*** Opening of Data for processing ***
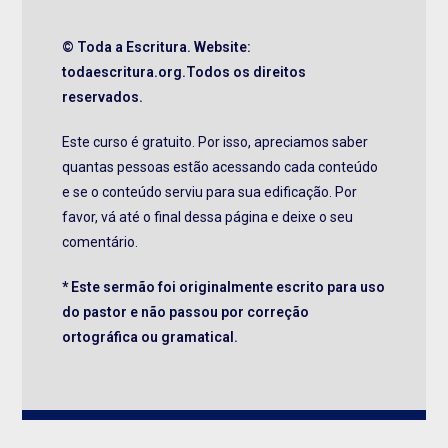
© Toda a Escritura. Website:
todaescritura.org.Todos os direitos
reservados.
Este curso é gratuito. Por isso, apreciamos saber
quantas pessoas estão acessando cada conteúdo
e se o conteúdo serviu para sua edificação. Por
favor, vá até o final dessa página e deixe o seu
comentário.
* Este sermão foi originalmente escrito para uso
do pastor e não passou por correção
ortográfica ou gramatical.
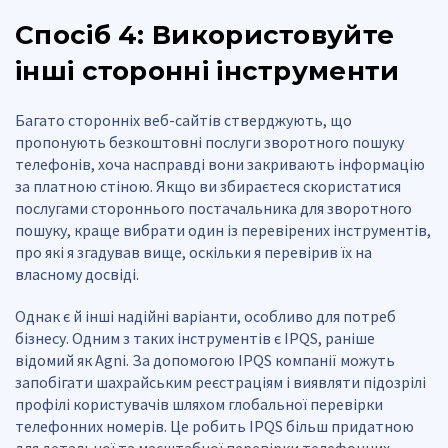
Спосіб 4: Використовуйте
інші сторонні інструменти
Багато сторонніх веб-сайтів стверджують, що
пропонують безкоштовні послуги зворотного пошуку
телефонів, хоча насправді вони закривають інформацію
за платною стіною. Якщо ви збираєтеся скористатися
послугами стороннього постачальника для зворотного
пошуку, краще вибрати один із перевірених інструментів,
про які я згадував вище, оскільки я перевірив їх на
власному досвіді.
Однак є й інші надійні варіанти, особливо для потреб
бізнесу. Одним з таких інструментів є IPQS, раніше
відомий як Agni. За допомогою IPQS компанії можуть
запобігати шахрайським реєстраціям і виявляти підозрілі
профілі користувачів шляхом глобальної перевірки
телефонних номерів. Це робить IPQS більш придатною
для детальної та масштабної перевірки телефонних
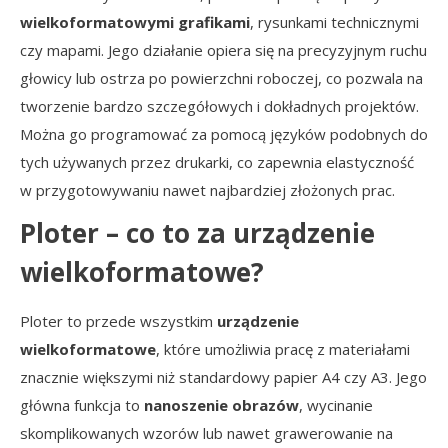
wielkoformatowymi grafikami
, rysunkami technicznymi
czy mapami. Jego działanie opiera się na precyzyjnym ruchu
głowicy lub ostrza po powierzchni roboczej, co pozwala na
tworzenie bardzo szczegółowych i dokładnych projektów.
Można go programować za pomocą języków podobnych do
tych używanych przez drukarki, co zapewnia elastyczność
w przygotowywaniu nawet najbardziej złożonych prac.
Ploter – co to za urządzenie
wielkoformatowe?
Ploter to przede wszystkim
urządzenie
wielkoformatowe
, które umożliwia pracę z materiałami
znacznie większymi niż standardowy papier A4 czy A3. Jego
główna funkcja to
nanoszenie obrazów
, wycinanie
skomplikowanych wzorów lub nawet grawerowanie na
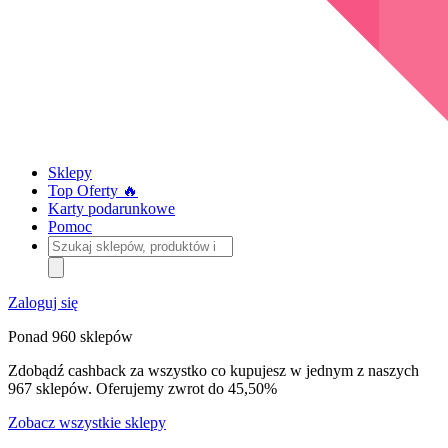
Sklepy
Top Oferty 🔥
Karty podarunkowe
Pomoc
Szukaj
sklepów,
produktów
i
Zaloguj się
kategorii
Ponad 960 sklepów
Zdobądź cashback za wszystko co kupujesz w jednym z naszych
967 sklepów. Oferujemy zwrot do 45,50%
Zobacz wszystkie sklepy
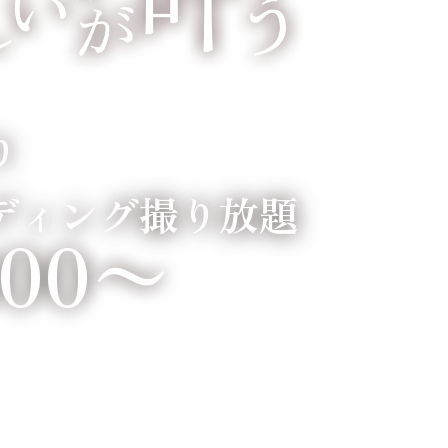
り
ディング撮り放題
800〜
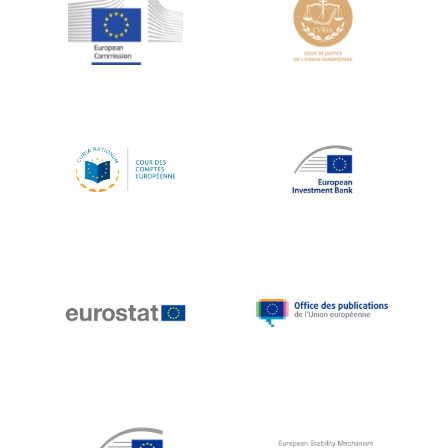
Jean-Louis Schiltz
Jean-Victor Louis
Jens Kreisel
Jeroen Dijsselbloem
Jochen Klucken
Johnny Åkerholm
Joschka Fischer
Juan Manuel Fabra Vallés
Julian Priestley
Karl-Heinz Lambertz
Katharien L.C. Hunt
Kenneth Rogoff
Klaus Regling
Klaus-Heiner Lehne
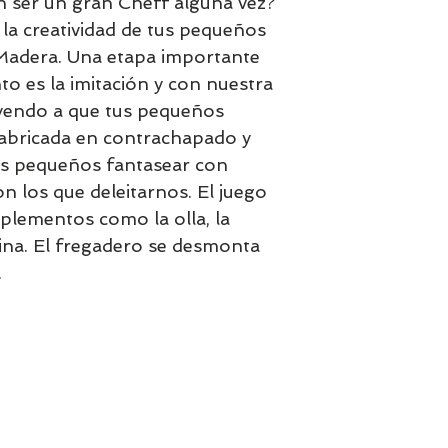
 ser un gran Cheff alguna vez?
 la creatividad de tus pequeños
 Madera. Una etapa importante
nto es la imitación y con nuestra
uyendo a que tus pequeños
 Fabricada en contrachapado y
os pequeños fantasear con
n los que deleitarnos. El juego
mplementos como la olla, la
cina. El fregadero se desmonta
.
*** Close of Data for processing ***
▶ Exercise prompt
Start at the line with "Madera. Una etapa importante" and stop at the end of the records. Write those lines out exactly and add nothing.

▶ Output below
 Madera. Una etapa importante
nto es la imitación y con nuestra
uyendo a que tus pequeños
 Fabricada en contrachapado y
os pequeños fantasear con
n los que deleitarnos. El juego
mplementos como la olla, la
cina. El fregadero se desmonta
.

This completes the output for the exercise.